We’ve seen great examples of collaborative work among journalists and also with representatives from the environmental and the scientific sector. Actually, the rise of satellite imagery in journalism began thanks to collaborations with NASA and other big satellite experts who helped journalists understand the tech. And, of course, during the COVID outbreak, we had no choice but to talk to scientists and epidemiologists to understand all the reports and data we had in front of us.
GIJN: What’s next for data journalism?
MB: I would like to see more use of data in more places and in more media organizations. There are too many countries where access to data is still a problem, either for political, technical (data that is not digitalized), or situational reasons, and as a result, the work of data journalists is quite difficult. So, when you ask me what’s next for data journalism I hope that it is more data accessible to more people.
And then, more language.

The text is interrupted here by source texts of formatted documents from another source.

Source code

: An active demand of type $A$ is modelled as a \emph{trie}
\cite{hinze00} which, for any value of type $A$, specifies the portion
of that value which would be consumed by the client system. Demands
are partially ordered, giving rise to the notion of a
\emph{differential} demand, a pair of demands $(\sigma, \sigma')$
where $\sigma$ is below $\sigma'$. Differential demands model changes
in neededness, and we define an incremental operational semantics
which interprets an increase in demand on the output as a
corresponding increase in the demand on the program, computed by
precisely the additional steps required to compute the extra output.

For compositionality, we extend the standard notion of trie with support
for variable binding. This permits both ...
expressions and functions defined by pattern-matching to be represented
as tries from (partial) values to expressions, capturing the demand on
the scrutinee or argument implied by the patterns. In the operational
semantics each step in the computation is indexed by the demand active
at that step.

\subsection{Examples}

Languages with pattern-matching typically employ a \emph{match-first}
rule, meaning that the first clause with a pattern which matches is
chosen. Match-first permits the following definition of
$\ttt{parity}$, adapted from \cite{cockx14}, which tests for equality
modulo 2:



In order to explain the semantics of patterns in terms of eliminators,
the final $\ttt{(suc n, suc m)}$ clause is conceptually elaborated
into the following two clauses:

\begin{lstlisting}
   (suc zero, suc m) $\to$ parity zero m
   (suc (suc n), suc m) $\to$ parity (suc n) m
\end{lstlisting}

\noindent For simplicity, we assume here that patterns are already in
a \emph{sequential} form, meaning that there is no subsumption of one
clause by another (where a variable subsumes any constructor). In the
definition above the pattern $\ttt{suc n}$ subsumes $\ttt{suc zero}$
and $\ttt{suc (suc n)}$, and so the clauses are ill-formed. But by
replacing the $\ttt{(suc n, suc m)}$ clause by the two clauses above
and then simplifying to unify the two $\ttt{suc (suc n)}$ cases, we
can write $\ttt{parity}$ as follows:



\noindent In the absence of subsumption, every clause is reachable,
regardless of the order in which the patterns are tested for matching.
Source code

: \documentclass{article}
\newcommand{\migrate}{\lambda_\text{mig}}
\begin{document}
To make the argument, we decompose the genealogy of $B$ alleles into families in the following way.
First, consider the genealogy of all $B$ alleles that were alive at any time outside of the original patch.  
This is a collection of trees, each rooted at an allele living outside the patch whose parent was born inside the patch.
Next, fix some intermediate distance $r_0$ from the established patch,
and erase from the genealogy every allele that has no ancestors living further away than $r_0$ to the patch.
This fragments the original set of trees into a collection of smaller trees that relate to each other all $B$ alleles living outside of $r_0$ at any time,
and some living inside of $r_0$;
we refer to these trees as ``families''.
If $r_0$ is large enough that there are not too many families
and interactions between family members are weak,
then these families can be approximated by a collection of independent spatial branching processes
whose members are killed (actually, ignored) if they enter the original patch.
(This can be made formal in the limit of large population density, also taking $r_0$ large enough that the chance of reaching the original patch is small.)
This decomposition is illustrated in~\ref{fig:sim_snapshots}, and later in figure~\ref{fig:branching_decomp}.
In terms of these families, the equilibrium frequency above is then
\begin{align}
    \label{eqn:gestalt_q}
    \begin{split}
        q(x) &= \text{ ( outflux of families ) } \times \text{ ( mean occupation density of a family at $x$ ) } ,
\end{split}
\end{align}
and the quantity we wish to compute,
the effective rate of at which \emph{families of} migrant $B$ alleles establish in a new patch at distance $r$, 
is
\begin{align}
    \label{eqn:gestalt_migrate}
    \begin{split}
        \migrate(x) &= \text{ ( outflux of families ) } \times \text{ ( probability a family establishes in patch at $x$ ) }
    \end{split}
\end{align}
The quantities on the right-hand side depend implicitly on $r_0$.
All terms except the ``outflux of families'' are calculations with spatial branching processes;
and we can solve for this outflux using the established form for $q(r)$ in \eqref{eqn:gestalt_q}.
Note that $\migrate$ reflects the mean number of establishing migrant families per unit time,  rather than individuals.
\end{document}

I’m hoping that in the future, those tools that we take for granted in the West can expand and be as useful to other communities in a language-agnostic fashion.
Additionally, it seems that year in, year out, there are more international issues to cover. So I guess there will be more collaborations across regions to understand difficult international impactful issues, such as the ongoing wars and conflicts or big outbreaks or environmental problems that touch everyone.
Miriam Forero Ariza is a Colombian freelance investigative and data journalist whose work has been published by VICE, Colombiacheck, and El Espectador. She has more than a decade of experience in collaborative investigations, data analysis, and visualizations. She is co-author of the Iberoamerican Data Journalism Handbook.